An appropriate order will issue.


[1] Defendant and CWMC are separate corporate entities that are, in a sense, siblings; they are subsidiaries of the same parent. Defendant is owned by Caesars New Jersey, Inc., which in turn is owned by Caesars World, Inc. The latter entity also owns CWMC.

[2] Original service on defendant was effected by a private process server delivering process to defendant's registered agent in New Jersey. This was insufficient service of process. Rule 4(e), Fed.R.Civ.P., permits service of process on foreign corporations to be effected in a manner authorized by state law. Virginia Code § 8.01-301 governs service of process on foreign corporations. Personal service on a corporate or registered agent of a foreign corporation is effective where the agent is served within the Commonwealth. Otherwise, service on a foreign corporation requires either publication or service through the Secretary of the Commonwealth. Va.Code § 8.01-301(2)-(4).

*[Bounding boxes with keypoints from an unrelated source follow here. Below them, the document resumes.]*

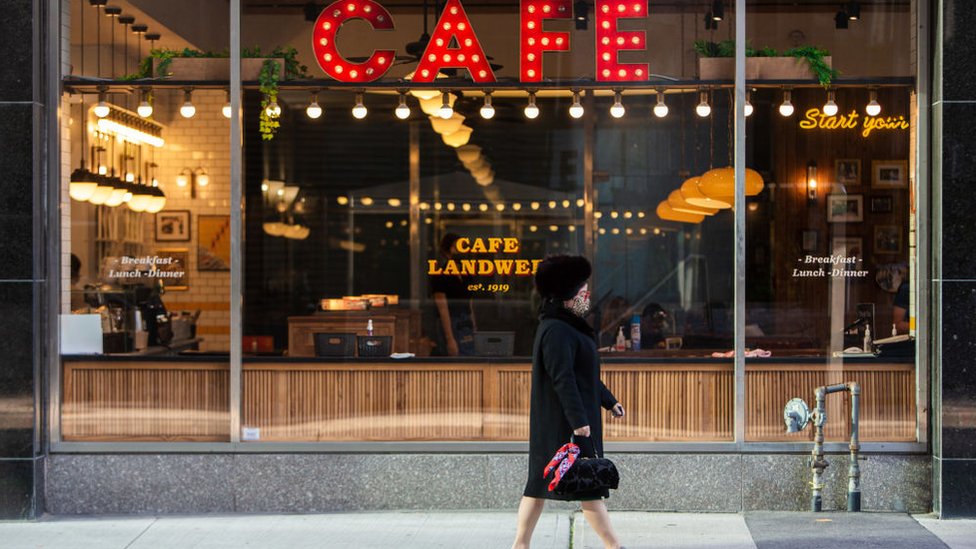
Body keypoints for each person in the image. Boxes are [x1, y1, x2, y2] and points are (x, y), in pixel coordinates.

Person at [512, 255, 626, 549]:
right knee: (587, 486)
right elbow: (563, 379)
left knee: (541, 486)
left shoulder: (570, 327)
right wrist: (579, 423)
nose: (587, 297)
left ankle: (520, 545)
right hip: (564, 424)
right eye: (583, 292)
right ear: (568, 296)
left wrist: (609, 401)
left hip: (575, 420)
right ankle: (614, 546)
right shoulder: (556, 330)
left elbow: (584, 376)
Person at [431, 233, 476, 356]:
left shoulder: (466, 273)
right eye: (458, 246)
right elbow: (443, 309)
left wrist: (474, 327)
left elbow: (469, 303)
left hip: (466, 321)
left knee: (471, 358)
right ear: (448, 250)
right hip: (451, 322)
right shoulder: (441, 274)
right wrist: (450, 339)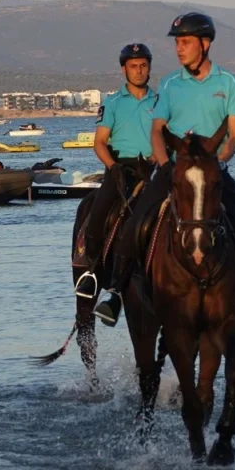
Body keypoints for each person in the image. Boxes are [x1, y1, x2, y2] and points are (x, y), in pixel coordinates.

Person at [95, 13, 235, 326]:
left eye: (185, 42)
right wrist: (165, 165)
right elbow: (157, 130)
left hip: (212, 172)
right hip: (174, 171)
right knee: (134, 224)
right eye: (177, 42)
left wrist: (221, 161)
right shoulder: (168, 84)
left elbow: (234, 134)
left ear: (205, 44)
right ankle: (114, 292)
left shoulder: (228, 82)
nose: (179, 49)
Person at [76, 43, 157, 309]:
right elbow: (100, 142)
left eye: (143, 65)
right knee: (97, 214)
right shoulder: (112, 103)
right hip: (119, 167)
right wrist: (112, 166)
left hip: (153, 166)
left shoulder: (159, 102)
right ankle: (92, 272)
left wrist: (157, 159)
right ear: (124, 69)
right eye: (133, 66)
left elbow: (166, 137)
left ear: (149, 68)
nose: (139, 70)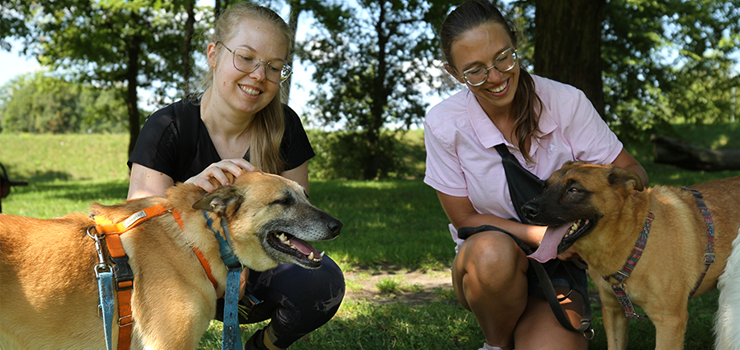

[3] The Court also concluded that assertion of in personam jurisdiction under the circumstances there presented would violate the constitutional requirement of minimum contacts. See 907 F.2d at 1260.

[4] Plaintiff's citation to Carter v. Trafalgar Tours, Ltd., 704 F. Supp. 673 (W.D.Va.1989) is unpersuasive. Contrary to the decisions discussed above, that case held personal jurisdiction to be proper over a foreign corporation that advertised its services in Virginia. Carter, however, focused chiefly on whether defendant's conduct met the transacting business requirement. The opinion provides little reasoning or authority for its conclusory statement that the plaintiff's tort claim arose from the defendant's advertising in Virginia. See 704 F. Supp. at 676. Accordingly, the Court finds more persuasive the extensive analyses found in the decisions discussed above.

[5] The convenience of the witnesses is relatively evenly balanced in this case. Both parties list witnesses who reside in their proposed forum. Plaintiff lists several medical witnesses who reside in Virginia, and defendant lists several liability witnesses located in New Jersey. One of these groups will be inconvenienced no matter which forum is used. Were this the only factor, transfer would not be appropriate, for courts should not order transfer where it would merely shift the inconvenience from one party to another. See Eastern Scientific Marketing, 696 F. Supp. at 180.